In the target article, van Doorn et al. (2021) evaluate the Bayes factor outputs for well-specified and poorly specified models. The implication is that the properties of these outputs should be taken into consideration in deciding which models to use. This logic is familiar—in frequentist statistics the long–run statistical properties of the outputs such as power and coverage are key to test design. Yet, we object to the notion that the choice of models should depend on such statistical considerations. First, models have substantive implications and interpretations, and these considerations must be given priority over statistical considerations. Second, Bayesian model comparison through Bayes factors is, well, mathematically perfect. The Bayes factor is itself an expression of the laws of probability (Etz and Vandekerckhove, 2018), and so if one has interpretable models that capture substantive constraints, the Bayes factor gives the uniquely best answer. This last statement holds regardless of the statistical properties of the outputs. Third, we find that when Bayes factor outputs do not match our intuitions, it often means that our intuitions are lacking. We should avoid choosing certain specifications just because resulting Bayes factor outputs match classic ANOVA results.

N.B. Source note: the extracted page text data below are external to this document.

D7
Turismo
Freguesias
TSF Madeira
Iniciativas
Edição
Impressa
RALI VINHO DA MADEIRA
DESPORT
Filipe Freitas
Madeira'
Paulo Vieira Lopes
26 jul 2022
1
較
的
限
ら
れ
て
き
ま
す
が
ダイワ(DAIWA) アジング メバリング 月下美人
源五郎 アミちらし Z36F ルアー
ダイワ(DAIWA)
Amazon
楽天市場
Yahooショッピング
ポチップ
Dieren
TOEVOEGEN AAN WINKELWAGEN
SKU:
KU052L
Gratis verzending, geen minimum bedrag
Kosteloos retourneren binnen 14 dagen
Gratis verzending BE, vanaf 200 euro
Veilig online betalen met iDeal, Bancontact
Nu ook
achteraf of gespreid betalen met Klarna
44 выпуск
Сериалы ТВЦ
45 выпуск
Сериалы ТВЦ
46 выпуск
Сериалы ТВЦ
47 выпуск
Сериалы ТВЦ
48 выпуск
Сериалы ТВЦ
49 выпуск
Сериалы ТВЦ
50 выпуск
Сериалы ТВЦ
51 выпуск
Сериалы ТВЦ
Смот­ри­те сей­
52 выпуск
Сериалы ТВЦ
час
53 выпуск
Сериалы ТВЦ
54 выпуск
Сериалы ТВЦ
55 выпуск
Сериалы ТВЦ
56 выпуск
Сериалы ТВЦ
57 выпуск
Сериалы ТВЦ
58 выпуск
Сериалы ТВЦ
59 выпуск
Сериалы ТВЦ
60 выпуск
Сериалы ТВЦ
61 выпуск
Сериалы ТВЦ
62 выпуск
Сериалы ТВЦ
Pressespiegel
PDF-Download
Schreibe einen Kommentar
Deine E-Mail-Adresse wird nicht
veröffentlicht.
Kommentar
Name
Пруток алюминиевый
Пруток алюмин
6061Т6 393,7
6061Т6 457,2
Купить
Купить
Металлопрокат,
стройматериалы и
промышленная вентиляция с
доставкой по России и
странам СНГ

The message in this paper is straightforward. Model specification is too important to be massaged. It serves at the heart of the intellectual activity of inference. Models are instantiations of substantive statements. To the degree they faithfully capture the substantive content, they are interpretable. But, when they specify untenable relations—as they do when interactions are included without main effects—interpretability suffers. Evaluation of models has both a statistical and a substantive component. We as substantive scientists need not be experts in understanding the statistical components, and these may be offloaded to specialists including statisticians and quantitative psychologist. But, as substantive scientists, we need to be experts in the substantive components of model specification. For if we are truly experts in our substantive domains, then we are the best qualified to specify our models.